Thought Leadership that’s Making Data Count
Williams notes that every evolving domain follows a common story arc: Trends surface. Issues get raised. A community coalesces and action begins. Either industry decides to self-regulate or legislation requires compliance. MITRE has a long history influencing these arcs where many types of health data are concerned.
Our experts contribute to the standards, algorithms, and perspective that enables analysts to improve our lives. For example, Eldesia Granger led a team of researchers from MITRE and the University of Maryland to develop An Ethical Framework for the Use of Consumer-Generated Data in Health Care. The framework guides companies through a hierarchy of values, principles, and user-specific, actionable guidelines that enable the beneficial use of consumer-generated data. It also helps safeguard patients—the sources of the data—from negative consequences.
Another MITRE effort gives patients more power over the data in their health records. Kathy Mikk developed a draft Patient Data Use Agreement that contractually requires patient data managers to act on the patient’s behalf.
Mikk notes that in some cases, they can’t access their complete records. They don’t know when the data custodians share it or use it in a study, and they lack the leverage to opt out. With limited access to healthcare data, patients may not have the information they need to make the best decisions about their own healthcare. The Patient Data Use Agreement provides opportunities for redress if the data managers fail to meet their obligations.
Some healthcare consumers, like MITRE’s Kristina Sheridan, take a proactive approach. Sheridan’s passion for healthcare and patient engagement grew from documenting her daughter’s multi-year battle with Lyme Disease. Sheridan tracked her daughter's symptoms and recorded each doctor visit, medical test, bill, home treatment, and medication. As a systems engineer and organizational transition management expert, she developed a Patient Toolkit, which offers an easy way for patients to electronically record their own medical journey and share the information with doctors.
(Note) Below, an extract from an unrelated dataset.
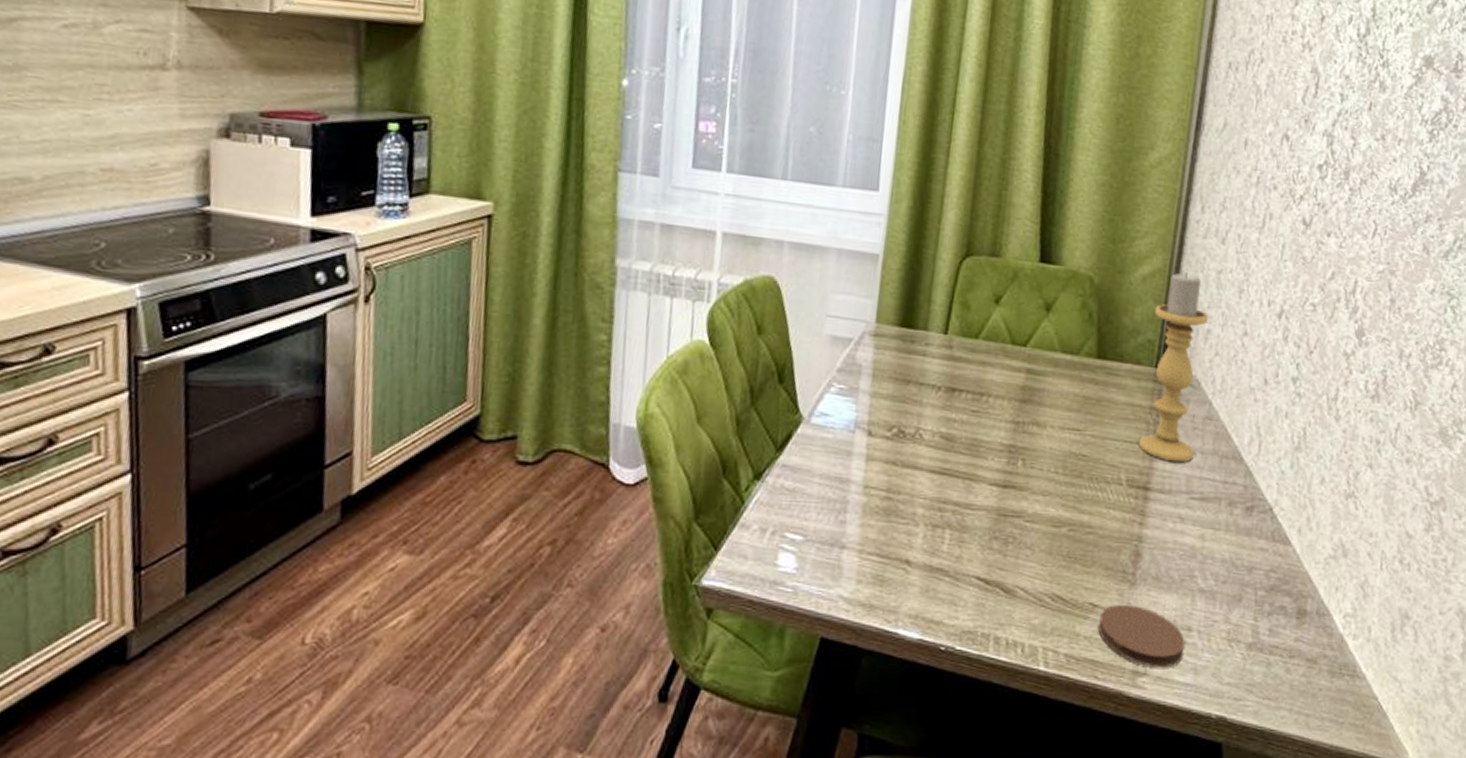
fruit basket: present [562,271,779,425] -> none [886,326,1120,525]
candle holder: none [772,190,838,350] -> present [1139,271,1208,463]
In treating chronic illness, tracking system information over time enables the care team to evaluate how effective therapies have been. The Patient Toolkit that Sheridan and a MITRE research team developed also has the promise of reducing costs by eliminating duplicate testing and treatment trials and identifying new concerns before they required additional treatment.
We're All in This Together
Many innovative advances rely on the data collected from multiple sources—commercial companies, health records, and patients themselves. MITRE is positioned to work with multiple data sets in an ethical manner to spark innovation. Data fuels work in analytics, modeling, predicting, artificial intelligence, and more. Data enables us to identify where the gaps exist in healthcare and research environments and then apply the discoveries that our efforts uncover.
“We are uniquely positioned for this role,” Williams says. “We are not making medical devices or creating Fitbits or things that are going to compete with industry. We are not commercializing solutions. We are an honest broker.
"We have a long history of creating standards, best practices, and secure spaces for sharing data to derive meaningful insights. Now we are bringing that power into the health space.”